▸ **What you are asked to do**
Looking at the records below, count how many lines contain the string "Duke". Give that number alone.

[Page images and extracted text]
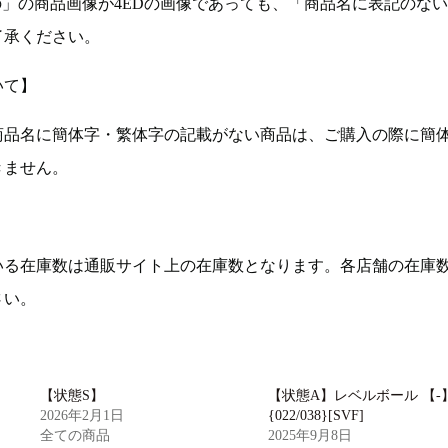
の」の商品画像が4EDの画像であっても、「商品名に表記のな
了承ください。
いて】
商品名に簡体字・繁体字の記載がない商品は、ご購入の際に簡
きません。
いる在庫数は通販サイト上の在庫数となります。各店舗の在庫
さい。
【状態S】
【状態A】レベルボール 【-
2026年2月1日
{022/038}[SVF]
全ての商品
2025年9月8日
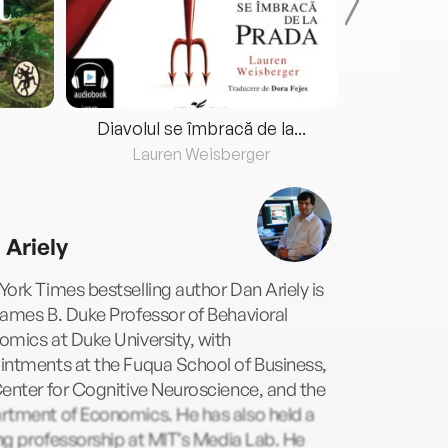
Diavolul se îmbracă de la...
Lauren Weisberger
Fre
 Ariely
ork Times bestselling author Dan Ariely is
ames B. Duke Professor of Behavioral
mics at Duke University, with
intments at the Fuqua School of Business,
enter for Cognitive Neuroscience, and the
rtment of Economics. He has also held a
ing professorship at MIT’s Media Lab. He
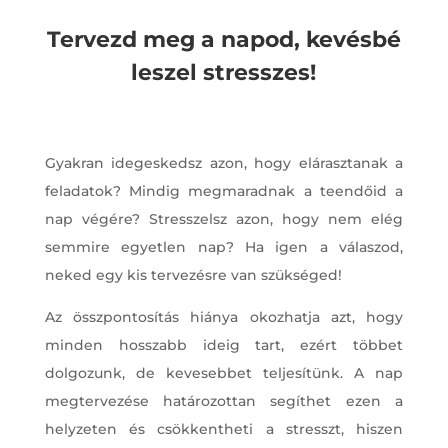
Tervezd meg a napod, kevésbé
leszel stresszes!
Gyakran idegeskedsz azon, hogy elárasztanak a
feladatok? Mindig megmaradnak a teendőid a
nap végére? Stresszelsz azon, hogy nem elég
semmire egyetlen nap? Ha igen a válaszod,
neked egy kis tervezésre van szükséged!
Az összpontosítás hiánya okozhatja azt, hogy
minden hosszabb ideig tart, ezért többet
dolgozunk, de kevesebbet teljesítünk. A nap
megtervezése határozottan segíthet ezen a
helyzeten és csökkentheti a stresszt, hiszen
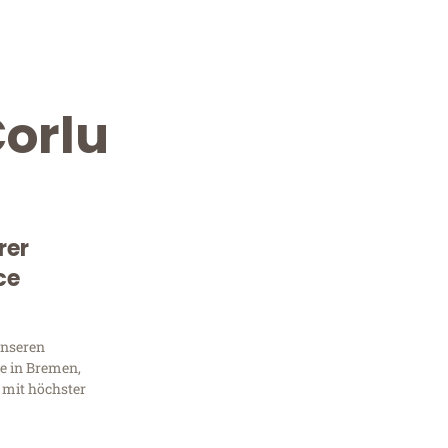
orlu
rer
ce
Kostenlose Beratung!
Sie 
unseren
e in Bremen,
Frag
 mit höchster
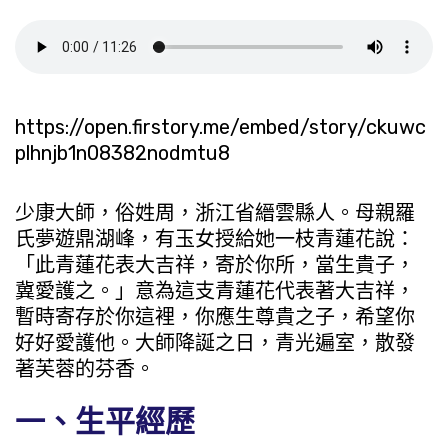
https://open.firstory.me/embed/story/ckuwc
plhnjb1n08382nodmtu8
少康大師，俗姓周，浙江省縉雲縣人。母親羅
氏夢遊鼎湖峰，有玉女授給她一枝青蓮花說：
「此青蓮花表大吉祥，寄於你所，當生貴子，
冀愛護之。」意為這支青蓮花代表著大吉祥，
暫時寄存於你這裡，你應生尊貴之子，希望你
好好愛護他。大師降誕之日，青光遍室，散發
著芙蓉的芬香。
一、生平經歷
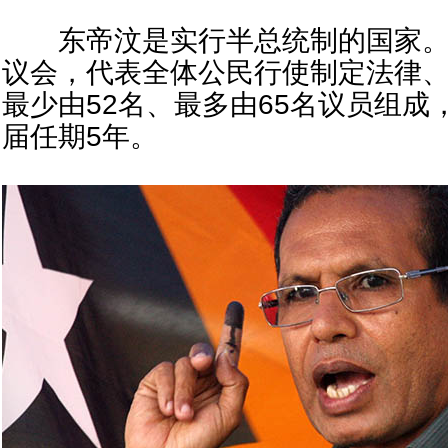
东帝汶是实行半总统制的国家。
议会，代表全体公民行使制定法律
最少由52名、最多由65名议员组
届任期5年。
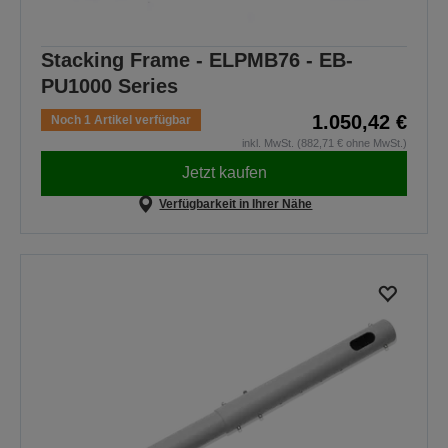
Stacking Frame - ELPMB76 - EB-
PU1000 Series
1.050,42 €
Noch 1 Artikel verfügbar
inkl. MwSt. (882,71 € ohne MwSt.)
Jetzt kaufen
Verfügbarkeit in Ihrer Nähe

▸ **Task answer**
2